GDPR Compliance at Kilowatts.uk

Last updated: December 14, 2025

Kilowatts.uk is built with data minimisation, privacy by design, and explicit consent control. This page explains how guest mode, consent logging, cookies, and analytics/advertising controls work on our platform.

GuestID and guest mode

When you first arrive, we generate a pseudonymous GuestID (a session-based random hash). This identifier contains no personal data and is used solely to maintain continuity during anonymous browsing.

$sessionHash = substr(hash('sha256', $sessionId . '-' . $timestamp), 0, 32);
setcookie("GuestID", "fingerprint=" . $sessionHash, ...);

While you are not logged in, you are represented internally by a guest object with default values (for example id=0, loggedIn=false). No personal data is required at this stage.

Consent-driven user flows

Solar comparison flow

Anonymous start: postcode and address data (via Google Places if enabled) linked only to your GuestID.
Consent logging: ticking a consent checkbox records acceptance with timestamp and policy version against the GuestID.
Identified stage: when you provide your phone number or email address, an account and project are created, earlier consent is linked, and modelling tools (such as Dr Kilowattson) are activated.

Non-solar guest projects

Guests may submit other project types using consent-based forms. When submitted, an account is created automatically and you are logged in immediately (“short-circuit login”). Your consent is recorded with timestamp and policy version.

Cookies and tracking technologies

Essential cookies (always active)

These cookies are required for the site to function and do not require consent:

PHPSESSID — session management.
GuestID — pseudonymous identifier for guest mode.
jwt — security token for authenticated API requests.
user_tz — timezone for correct date and time display.
GDPRConsents — records acceptance of policies and preferences.

Analytics and advertising cookies (optional)

Kilowatts.uk uses Google Tag Manager (GTM) to manage analytics and advertising technologies. These cookies are:

Disabled by default
Only activated after explicit user consent
Fully controllable via our cookie preference switch

When enabled, analytics cookies help us understand how the platform is used so we can improve performance and usability. Advertising cookies, if enabled, may be used to measure campaign effectiveness.

Google tags are configured to respect consent signals and will not fire until consent has been granted. You can change or withdraw consent at any time via the cookie settings.

For full details, see our Cookie Policy.

GDPR consent and audit logs

We maintain a dedicated GDPR log table to evidence compliance.
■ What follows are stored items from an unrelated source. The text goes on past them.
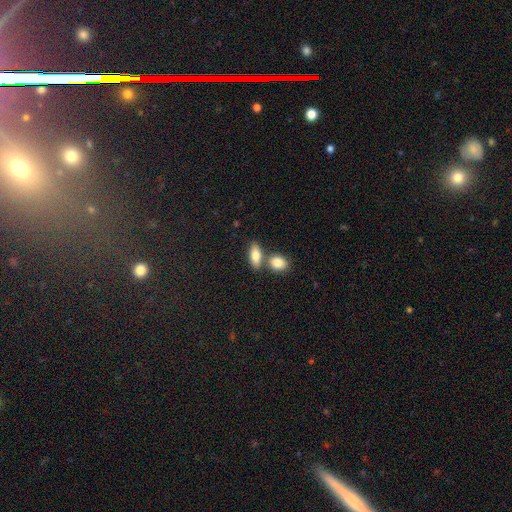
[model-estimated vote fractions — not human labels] Smooth or featured: smooth — 80% (featured or disk — 13%)
How rounded: in between — 80% (cigar-shaped — 13%)
Merging: none — 58% (merger — 30%)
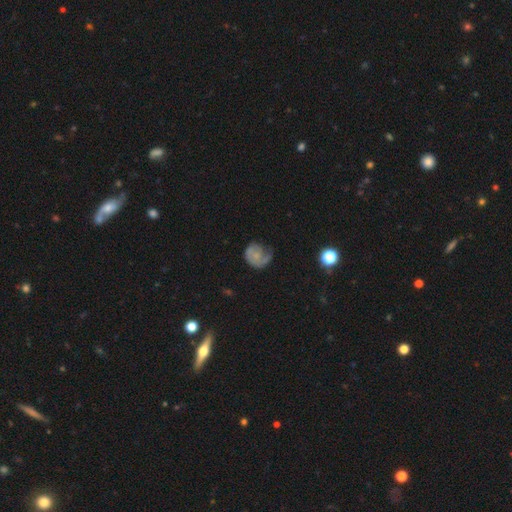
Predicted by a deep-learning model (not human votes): Smooth or featured? featured or disk (48%)
Merging? none (40%)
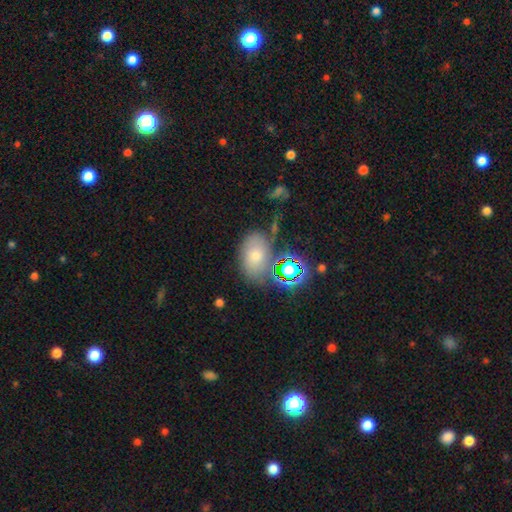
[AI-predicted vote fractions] Overall: smooth (66%). How rounded: in between (83%). Merging: none (67%).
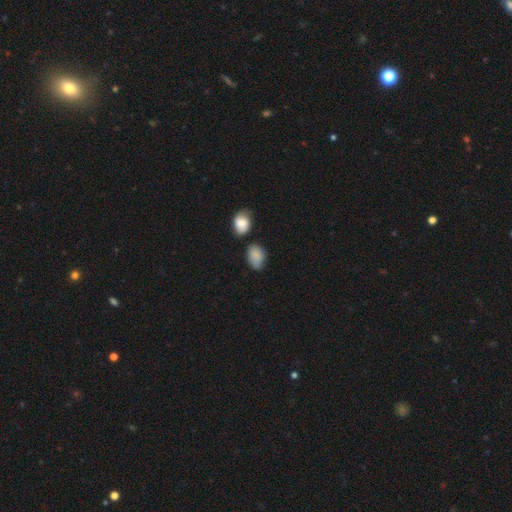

Logged fields may include:

User ID (if identified; otherwise linked to GuestID).
Consent purpose and status (accepted, rejected, withdrawn).
Method and source (form, modal, cookie banner).
IP address and user agent (where available, for security and audit).
Policy type and version accepted.
Timestamp of the consent event.

These records are used solely to demonstrate compliance and are never sold, shared for marketing, or used for profiling.

Legal bases for processing

Contract: to deliver comparisons, quotes, and services you request.
Legitimate interests: site security, abuse prevention, essential cookies, and platform integrity.
Consent: analytics, advertising, optional communications, and enabling Google Maps/Places.

Your rights

Under UK GDPR, you have the right to access, correct, delete, restrict, port, or object to processing of your personal data. You may withdraw consent at any time without affecting the lawfulness of prior processing.